Funcionários da OpenAI, uma startup de inteligência artificial, estão tendo dificuldades para fazer doações de ações para caridade. Isso acontece porque a empresa, que começou como uma organização sem fins lucrativos, tem regras rígidas sobre a transferência de ações. Embora os funcionários queiram ajudar instituições de caridade, a OpenAI prioriza o controle de sua estrutura acionária e não tem feito mudanças para facilitar essas doações. A empresa já prometeu que haveria oportunidades para doações após uma oferta de ações no ano passado, mas essa possibilidade foi adiada indefinidamente. Atualmente, muitos funcionários têm suas economias atreladas às ações da empresa, que recentemente foi avaliada em 300 bilhões de dólares, um aumento significativo em relação a anos anteriores. A OpenAI já ofereceu algumas oportunidades de doação no passado, mas os funcionários estão frustrados com a falta de novas opções e com a complexidade da estrutura acionária da empresa.
Funcionários da OpenAI, uma startup de inteligência artificial, enfrentam dificuldades para realizar doações de ações para caridade. A empresa, que foi fundada como uma organização sem fins lucrativos em dois mil e quinze, prioriza o controle de sua estrutura acionária, mesmo diante das promessas de oportunidades futuras.
A avaliação da OpenAI disparou, tornando muitos funcionários milionários em papel. Contudo, quando tentam doar parte de suas ações, encontram restrições. A empresa não tem priorizado essa questão, segundo fontes que pediram anonimato por medo de retaliação. Um porta-voz da OpenAI afirmou que a empresa não está restringindo doações filantrópicas, mas sim praticando uma boa governança.

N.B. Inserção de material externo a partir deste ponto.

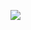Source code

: ![](https://cdn.discordapp.com/attachments/554900796005810176/1215901640712785930/GHhNOIIacAQ8J2L.jpg?ex=65fe6fa5&is=65ebfaa5&hm=6f400094ef0f29168e3bb72af2de1d854a277324674ed4f97424a879f8fd9509&)

<!--
**darkin-scythe/darkin-scythe** is a ✨ _special_ ✨ repository because its `README.md` (this file) appears on your GitHub profile.

Here are some ideas to get you started:

- 🔭 I’m currently working on ...
- 🌱 I’m currently learning ...
- 👯 I’m looking to collaborate on ...
- 🤔 I’m looking for help with ...
- 💬 Ask me about ...
- 📫 How to reach me: ...
- 😄 Pronouns: ...
- ⚡ Fun fact: ...
-->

As doações de ações são uma estratégia importante em startups de alto valor, pois os salários costumam ser modestos. Ao doar ações em vez de dinheiro, os funcionários podem obter benefícios fiscais e evitar impostos sobre ganhos de capital, resultando em doações até quarenta por cento maiores. A OpenAI, que mantém uma estrutura acionária incomum devido à sua origem, oferece unidades de participação nos lucros (PPUs) que não podem ser transferidas sem aprovação da empresa.
Restrições e Expectativas
A questão das doações de ações tem sido discutida em reuniões internas e canais de comunicação da empresa. Apesar das promessas de oportunidades futuras, a OpenAI adiou indefinidamente a possibilidade de doações. Em março, a empresa fechou uma rodada de financiamento de quarenta bilhões de dólares, elevando sua avaliação para trezentos bilhões de dólares, um aumento significativo em relação aos anos anteriores.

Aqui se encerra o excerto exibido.